_Исходный текст_.
# # # #

Началось массовое переселение на европейский запад. Гунны и аланы теснили остготов, которые сгоняли с места вестготов, те — других германцев, в числе которых были и франки. Остготы создали настоящую империю на сарматских и скифских равнинах от Дона до Балтики. Баламир во главе войск гуннов и аланов разбил остготов, и их король Эрманарих покончил с собой. Остготы бежали, выталкивая дальше на запад вестготов, занимавших территорию к западу от Борисфена вплоть до Дуная. Вестготы часто вмешивались в дела Империи, выступая то врагами, то союзниками. Когда остготы были вынуждены признать власть гуннов, вестготы поняли, что скоро придет и их черед. Вестготы, скопившиеся на восточном берегу Дуная, должны были выбирать между бегством и капитуляцией. Единственным решением оставалось попросить убежища в Римской империи. Согласие было получено. Так гунны одним ударом захватили всю территорию до самого Дуная. Именно у этой реки поселятся их главные вожди. Но каким бы ни было влияние Баламира, гунны не представляли собой единого народа. Орды каспийских белых гуннов не участвовали в походе Баламира, а многие племена черных гуннов остановились далеко от Дуная и не поддерживали прочных связей с теми, кто вышел к окраинам Римской империи, наконец, часть гуннских родов, расселившихся вдоль Дуная и к востоку от этой реки, сохраняли независимость, подчиняясь своим вождям и признавая только родственные связи и союзы, заключенные между соседями. Некоторые мятежные галльские вожди находили у гуннов хороший прием: каждое племя было вольно заключать союзы, с кем пожелает. Одни намеревались захватить часть римской территории, другие предлагали Империи свои услуги по защите ее границ — естественно, на выгодных для себя условиях.
Феодосий знал об этом. Он знал также, что гунны быстро поглотили все запасы, захваченные у готов, что они не умеют возделывать землю и могут жить только грабежом или службой в наемниках. Феодосий брал их на свою службу, манипулировал ими: использовал в борьбе с готами, сумевшими отстоять свою независимость, заключал союзы с белыми гуннами, чтобы держать в узде черных, и, признавая всех дунайских гуннов своими союзниками, натравливал одно племя на другое. В конце концов, разве эта ловкая политика не обеспечивала спокойствия Империи?
Но в Империи мало знали об этой политике, и неожиданное известие о новых пограничных стычках на Дунае, столкновениях между гуннами и германцами, между самими гуннами и самими германцами вызвало панику, как только стало известно о смерти Феодосия. Положение вдруг предстало в ином свете, эйфория улетучилась: Феодосий мертв, Империя разделена надвое и оба императора совершенно неопытны. Что станет с нами завтра? Все предвещало наступление черных дней — соперничества, братоубийственных войн, вторжений, восстаний…
Епископы отправились в Рим молить святых Петра и Павла о заступничестве, надеясь услышать свыше слова утешения. Но святые молчали. Отшельники, затворники, языческие ведуны и прорицатели все в один голос возопили: Небеса прогневались. И христианские моралисты нашли устрашающее объяснение: нельзя ждать от Господа милосердия, ибо мир — экумена — не следовал его законам, везде только ненависть, война, убийство, разврат, воровство и гнет. Чаша гнева обманутого Бога, ждавшего, что люди останутся верны Образу его, переполнилась. Пробил час расплаты. Придет вершитель Его мести — Бич Божий.

# # # #

_Сведения_.
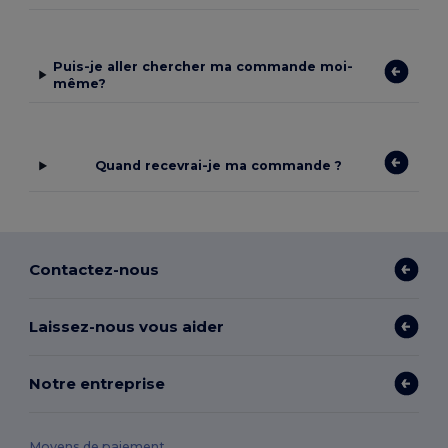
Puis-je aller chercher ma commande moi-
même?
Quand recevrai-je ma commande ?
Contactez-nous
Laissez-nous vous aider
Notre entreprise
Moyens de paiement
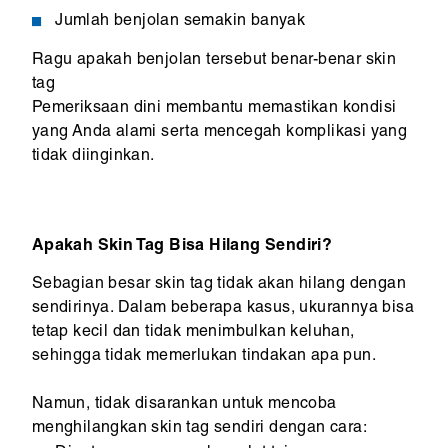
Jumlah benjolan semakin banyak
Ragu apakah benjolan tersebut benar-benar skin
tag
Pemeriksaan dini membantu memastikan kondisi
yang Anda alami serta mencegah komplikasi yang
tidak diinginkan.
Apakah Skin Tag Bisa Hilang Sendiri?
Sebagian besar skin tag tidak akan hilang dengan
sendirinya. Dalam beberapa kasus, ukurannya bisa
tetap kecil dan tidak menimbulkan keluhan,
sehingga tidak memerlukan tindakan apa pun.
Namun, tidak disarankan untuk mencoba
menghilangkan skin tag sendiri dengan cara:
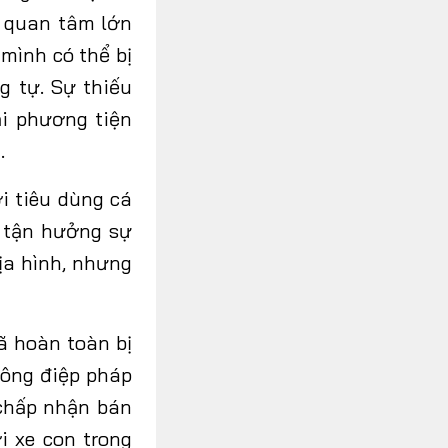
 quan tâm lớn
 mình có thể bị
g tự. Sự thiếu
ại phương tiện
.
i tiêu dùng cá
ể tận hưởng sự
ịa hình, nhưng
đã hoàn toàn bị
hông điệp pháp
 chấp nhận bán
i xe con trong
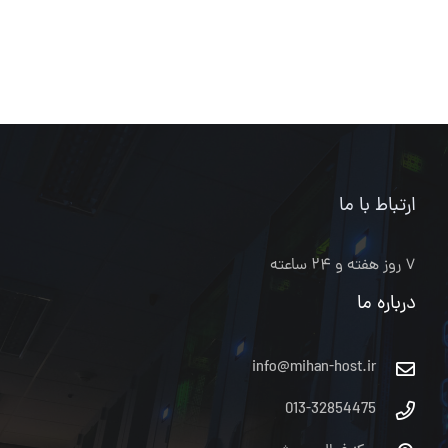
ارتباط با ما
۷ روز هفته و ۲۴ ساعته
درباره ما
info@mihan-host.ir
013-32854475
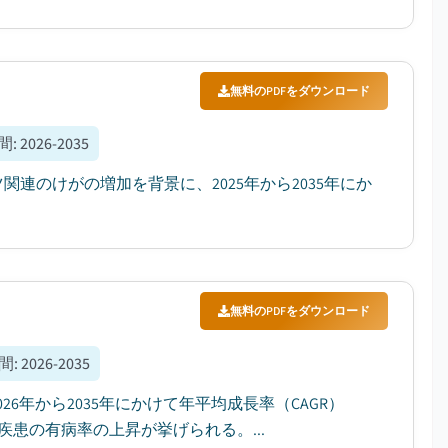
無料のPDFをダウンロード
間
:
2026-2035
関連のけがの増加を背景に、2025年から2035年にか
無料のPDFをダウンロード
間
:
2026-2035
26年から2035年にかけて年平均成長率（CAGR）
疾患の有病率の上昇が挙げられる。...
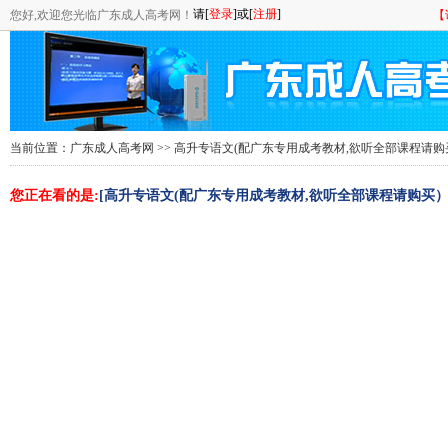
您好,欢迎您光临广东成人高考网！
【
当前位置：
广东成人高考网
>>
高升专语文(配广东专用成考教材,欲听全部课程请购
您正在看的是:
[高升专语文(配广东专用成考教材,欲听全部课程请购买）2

# # # #

_Задание_. Перепишите отрывок о гуннах, начиная со слов «Феодосий знал об» и продолжая до слов «обеспечивала спокойствия Империи?», поставив «разбоем» вместо «грабежом». Записи здесь никакой роли не играют.

_Решение_.
Феодосий знал об этом. Он знал также, что гунны быстро поглотили все запасы, захваченные у готов, что они не умеют возделывать землю и могут жить только разбоем или службой в наемниках. Феодосий брал их на свою службу, манипулировал ими: использовал в борьбе с готами, сумевшими отстоять свою независимость, заключал союзы с белыми гуннами, чтобы держать в узде черных, и, признавая всех дунайских гуннов своими союзниками, натравливал одно племя на другое. В конце концов, разве эта ловкая политика не обеспечивала спокойствия Империи?